**Passage**

--- START ---

I came across this interesting article the other day. Amongst other points, the author made some comment regarding commercial grinder speed (output) and how this affected the pour/taste; in his experience, a grinding rate exceeding 2 g/s resulted in a "thin"/weaker flavour in the cup.

I use a Robur at home, and although I haven't timed it, some net searching suggests 5 or 6 g/s. I enjoy the coffee I make at home, but it has me wondering ...

At work, I use a hand grinder (Portaspresso Rosco, 38 mm conical burrs vs 83 mm in Robur). Now, the grinding rate on the Rosco is far slower, but one thing has always struck me - the aroma while grinding is far stronger using the Rosco than what I experience from the Robur. Does this mean it tastes better? No idea, I have never properly trialled them side-by-side keeping other variables constant.

But I'd be interested to hear if anyone else has thoughts on this and whether our big grinders are spinning too fast? I see someone on the internet has tinkered to reduce the output speed of a Robur ....

--- END ---

**Work instruction**
Answer these questions about the post on grinder speed, one per line:
1. Above what grinding rate did the article's author find the flavor in the cup turned "thin"?
2. What size are the conical burrs in the Rosco?
3. Which grinder gives the stronger aroma while grinding?
The material that comes next has no connection to the post about grinder speed.

**Data listing**
--- START ---

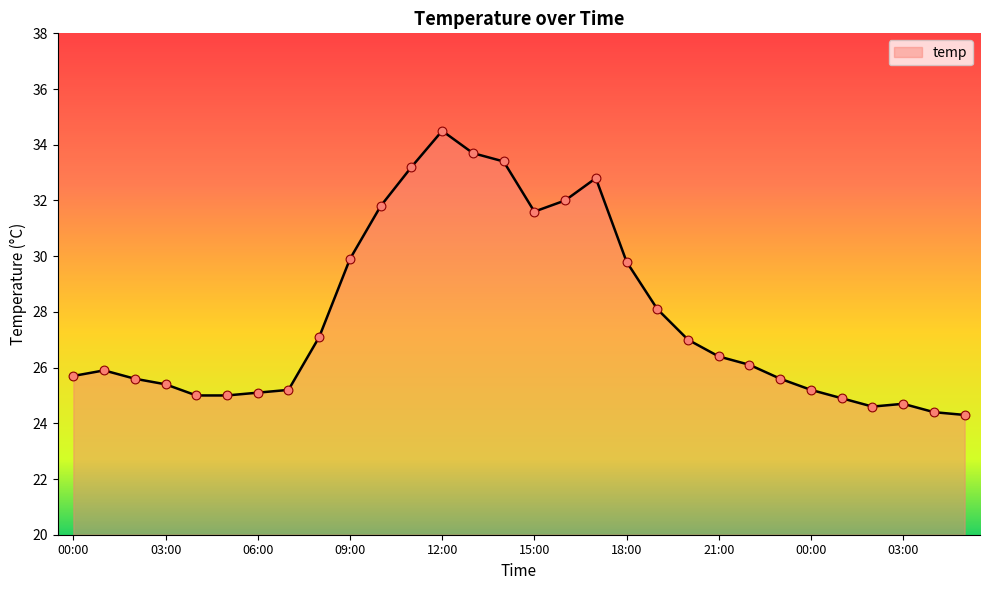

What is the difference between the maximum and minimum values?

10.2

--- END ---
--- START ---

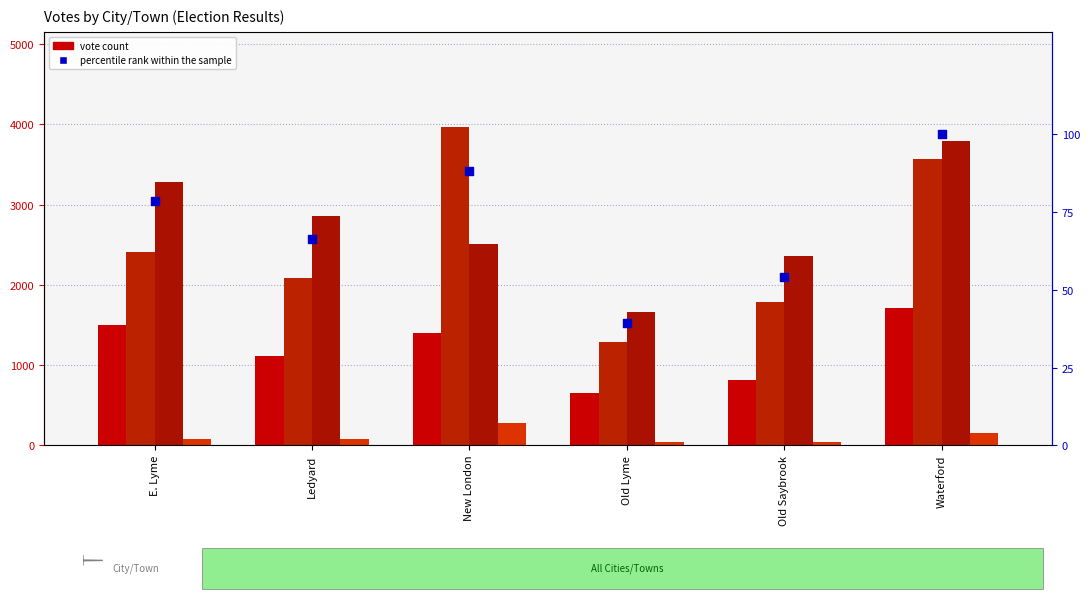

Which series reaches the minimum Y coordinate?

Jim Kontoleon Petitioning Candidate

--- END ---

**Written reply**
1. Above 2 g/s.
2. 38 mm.
3. The Rosco.